Walk or cycle instead of using the car for short trips.
Take your dog (or a neighbour’s dog) for a walk.
Walk rather than rest on escalators or travelators.
Get off the bus/train/tram one or two stops earlier and walk the rest of the way.
Pull some weeds/work in the garden.
Play with children in an active way.
Catch up with friends by walking together rather than going for coffee.
Try a new sport or go back to one you have played before.
Do some simple exercises (eg jog on the spot) while waiting for the kettle to boil or for food to cook in the microwave.

Monday, September 20, 2010

Are we a product of where we live? Can we break the 'mould'?

I was considering the comments another student mentioned today while we were discussing the ethics of a junk food advertising ban. He pointed out that were he came from in Port Pirie (a regional centre in SA but a country town none the less) the road to the local school was a junk food strip. McDonald's, KFC, Pizza Hut, Subway (not too bad) all on the one road, right next door to one another.
What does this say about what we find acceptable? I have heard a few times in the past about country townspeople getting up in arms about junk food stores coming to their town - they didn't want them.
I can see why - without the choice, people can't have it! I know this may sound paternalistic but if there is a fast food outlet on every corner you options for 'convenience' are very strong.
It used to be just a fish and chip shop on the corner - with that limited choice you would get sick of them pretty quick. I understand now what country people are desperate to keep fast food chains out of their towns.......they breed.
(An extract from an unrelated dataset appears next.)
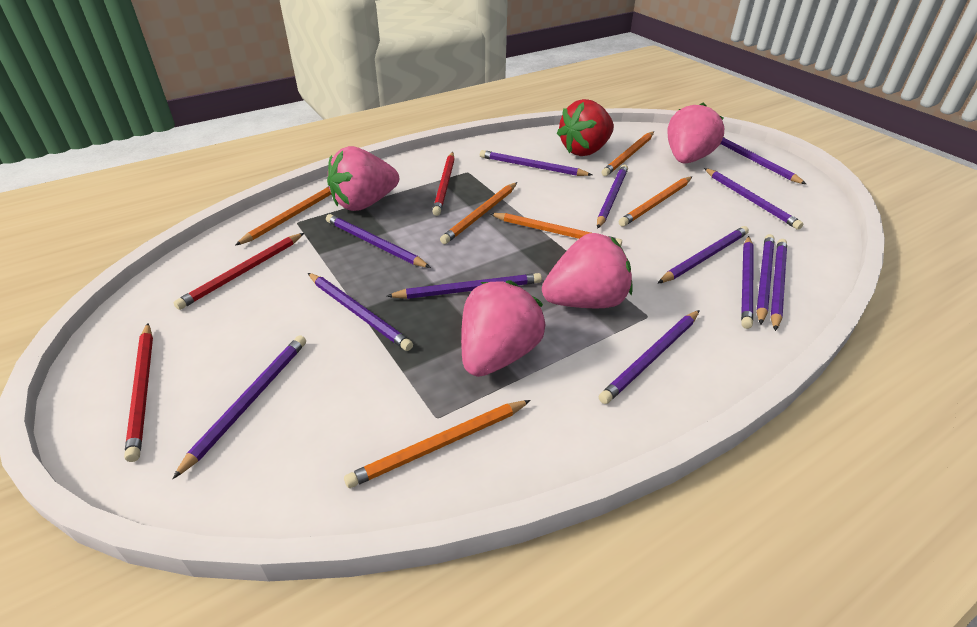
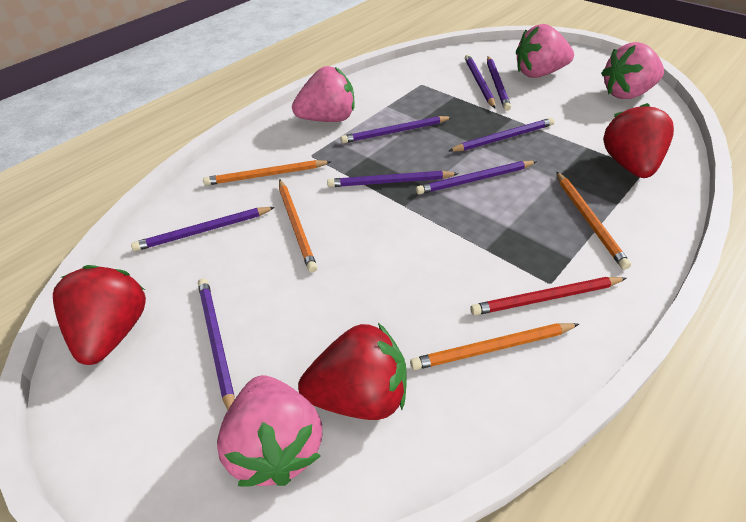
orange pencil: 6 -> 4
purple pencil: 13 -> 8
red pencil: 3 -> 1
red strawberry: 1 -> 3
Where we live and our social demographic with regards to health and obesity, I think stems from the socio-economic status of that suburb - and junk food chains know this!
Walking down The Parade Norwood I think you would only find a subway store and oooodles and oooodles of specialised food outlets with spices, organics fruit and vege, boutique butchers, cafes with gourmet foods etc.
If you head to Munno Para in the Northern suburbs both the external and internal shopping area are littered with junk food! Is this fair?!?! Your options at Munno Para are as follows......Boost Juice, Donut King, Go Fish, Mamma Mia's, Subway (Internal), Tasty Asian, Wendy's, Yiros Club 2, Barnacle Bills, Caffe Primo, Cheesecake Shop Cafe, Cherry Blossom Sushi Bar, Hungry Jacks, McDonald's, Noodle Box, Pizza Hut,
Red Rooster, Subway (External), The Pretzel Zone, Time-Out Cafe, Tores Snack Bar, Vili's Mini Cafe

That is a LOT of junk food and only a few healthy(ish) options - but guess which are cheaper?
We have made it rational to eat bad based on price - and the fast food outlets know it! Why else do they set up shop in the low socio-economic suburbs? The cheapest option always wins when you are short of money
This is not fair! Why is it only the 'norm' in affluent suburbs to eat 'healthy'?
We have made it 'normal' to have these foods in our diets - now how did that happen?
Well, advertising
Pester power is one of the greatest forces (on earth?)
Advertisers directly target children to get them to pester you enough to give in - but is it ethical to advertise to children at all?
They lack the cognitive power to process and advertisement and don't understand the complex psychological tactics used in advertising to entice them. Is it fair to 'trick' someone who doesn't understand the trick at all?
I say no.
As adults we understand we are being advertised too - children find adverts entertaining and gauge social norms from what they see. They have no idea that someone in the world has an agenda that doesn't take their welfare into account.

So what of it then? consider this - if ALL children regardless of socio-economic status are growing up in a world where fast food is bombarded at them during TV (and sponsorship of their sporting programs) how do they see the world? Consider it - put yourself in the shoes of your child, what do they see? What is 'normal'? To have LCM's in your lunchbox? To have fruit roll-ups instead of fruit? To have fun times like birthdays at McDonald's? Consider what their world looks like - then consider if you want to do something about it - or be happy with it.
Consider what that will look like when they are adults - what decisions will they make based on what is 'normal'?